ANALYSES

La Turquie a-t-elle les moyens politiques et économiques de sanctionner la France ?

Interview
24 janvier 2012
Par Alican Tayla, chercheur à l’IRIS
Avant toute chose, il est important de souligner que la Turquie et la France sont deux pays en situation d’interdépendance, ce qui se traduit par des engagements communs à plusieurs niveaux. Au niveau économique, bien sûr, avec de grands investissements français sur le territoire turc, mais aussi au niveau stratégique par le biais de leur participation commune à l’OTAN.
La médiatisation qui entoure le vote de la loi pénalisant le génocide arménien, et les réactions turques qui y sont attachées, sont globalement marquées par l’exagération. Une rupture profonde et durable des relations diplomatiques, économiques et stratégiques entre les deux pays reste, à l’heure actuelle, très peu probable. Pour confirmer cette idée, rappelons qu’en 1999, alors que le gouvernement italien refusait d’extrader Abdullah Öcalan (fondateur du PKK) vers la Turquie, les réactions avaient été encore plus importantes avec un boycott économique des produits italiens. La situation était pourtant redevenue à la normale en quelques mois.
Si la presse turque s’est emparée de la question avec exagération, le gouvernement reste plus prudent au niveau des sanctions possibles. La déclaration du premier ministre faite le 23 janvier ne mentionne ainsi, à aucun moment, des sanctions concrètes contre la France. A l’heure actuelle, ces mesures éventuelles ne porteraient que sur la suspension de certains accords stratégiques secondaires. Une manière symbolique de marquer son désaccord sans application réelle majeure.
En réalité, cette affaire risque de mener à un degré d’échange diplomatique minimal entre les deux pays, mais cette réaction reste encore une fois symbolique.
Au niveau européen, les relations entre la Turquie et les Etats membres semblent appelées à se tendre encore un peu plus, d’autant que l’opinion publique turque considère Nicolas Sarkozy comme un symbole de l’opposition à l’entrée de la Turquie dans l’Union européenne. Mais cette tension entre les deux pays existe depuis 2005, et l’épisode actuel ne pourra en aucun cas être avancé comme explication principale à un nouveau refus, s’il devait avoir lieu.

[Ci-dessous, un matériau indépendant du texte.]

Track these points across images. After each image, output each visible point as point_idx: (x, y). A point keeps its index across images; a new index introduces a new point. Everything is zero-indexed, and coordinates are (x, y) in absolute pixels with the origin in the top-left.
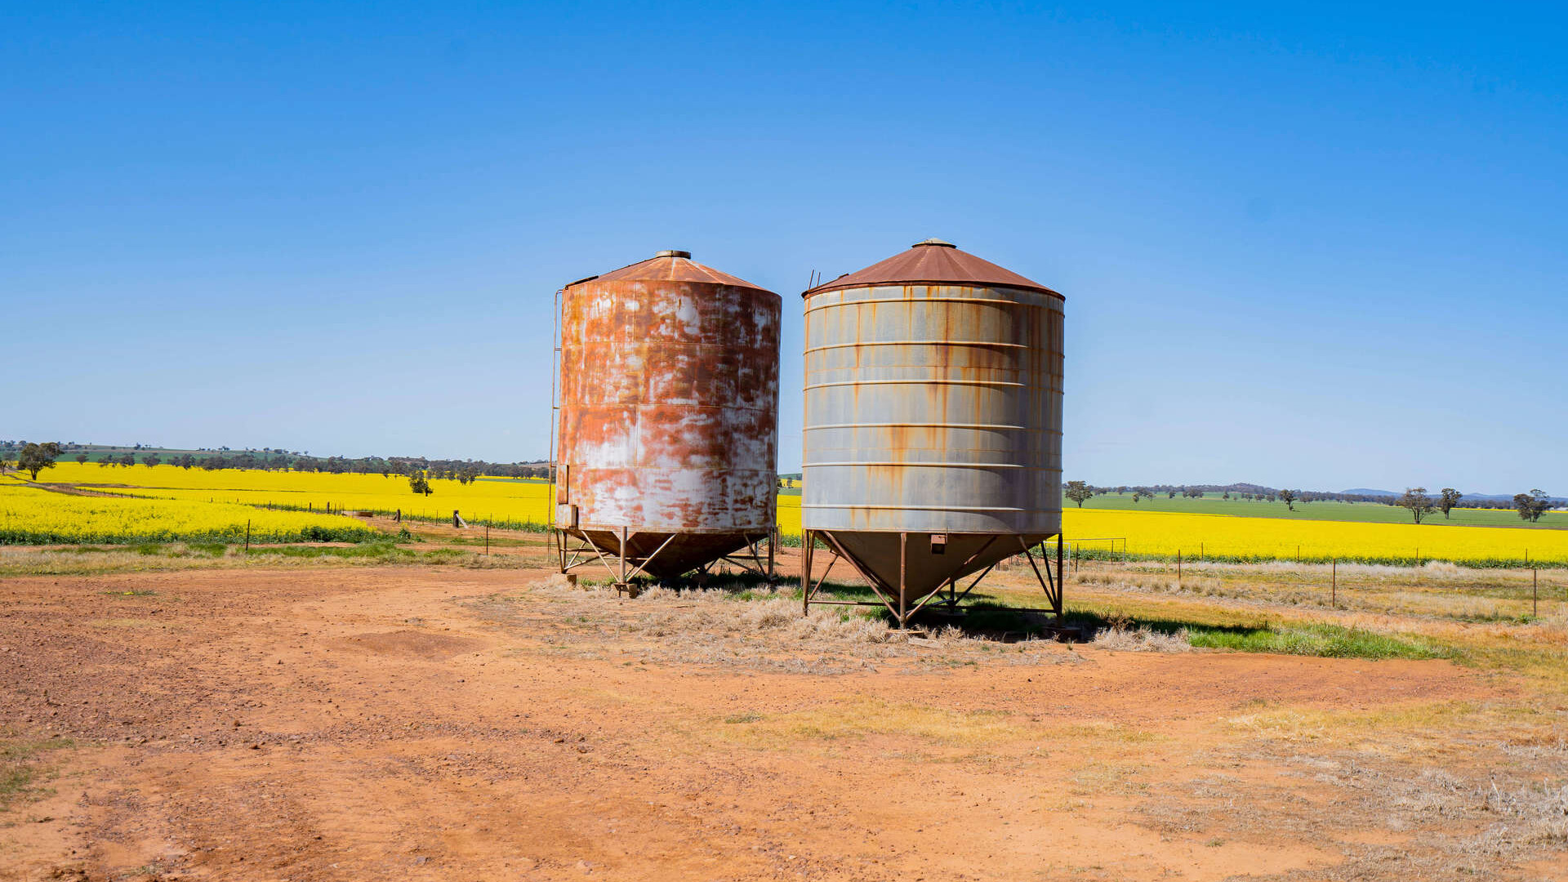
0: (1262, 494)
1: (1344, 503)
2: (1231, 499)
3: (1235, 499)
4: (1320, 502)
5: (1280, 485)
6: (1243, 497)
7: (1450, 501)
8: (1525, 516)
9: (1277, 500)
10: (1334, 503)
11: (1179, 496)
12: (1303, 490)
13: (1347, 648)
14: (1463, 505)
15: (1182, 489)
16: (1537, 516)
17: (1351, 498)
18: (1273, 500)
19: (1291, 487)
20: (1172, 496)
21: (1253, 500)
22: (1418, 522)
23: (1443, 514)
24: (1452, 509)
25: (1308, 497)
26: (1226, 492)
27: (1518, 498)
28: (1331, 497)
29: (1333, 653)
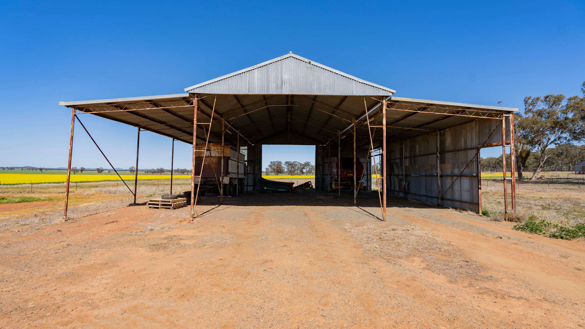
0: (33, 169)
1: (57, 170)
2: (24, 170)
3: (25, 170)
4: (50, 170)
5: (39, 166)
6: (28, 169)
7: (82, 170)
8: (99, 172)
9: (38, 170)
10: (54, 170)
11: (6, 170)
12: (46, 168)
13: (23, 201)
14: (86, 171)
15: (8, 168)
16: (101, 172)
17: (59, 169)
18: (37, 170)
19: (42, 167)
20: (3, 169)
21: (31, 170)
22: (75, 174)
23: (81, 172)
24: (83, 171)
25: (47, 169)
26: (22, 168)
27: (97, 169)
28: (54, 169)
29: (19, 202)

En dernier lieu, l’effet diplomatique de cette loi doit être placé dans un contexte d’isolement croissant de la Turquie sur le plan diplomatique. Un grand nombre de pays ont d’ores et déjà reconnus officiellement le génocide arménien et le débat est loin d’être terminé puisque le 24 avril prochain, date de la commémoration du massacre de 1915, la question risque fort de revenir sur le devant de la scène aux Etats-Unis. En pleine période électorale, c’est un sujet que les candidats auront à cœur d’aborder, notamment du côté républicain. Ces derniers ne manqueront pas de faire remarquer l’importance de la Turquie dans les plans d’Obama pour le Moyen-Orient. La France n’est donc pas le seul pays au monde à adopter une posture offensive face la Turquie.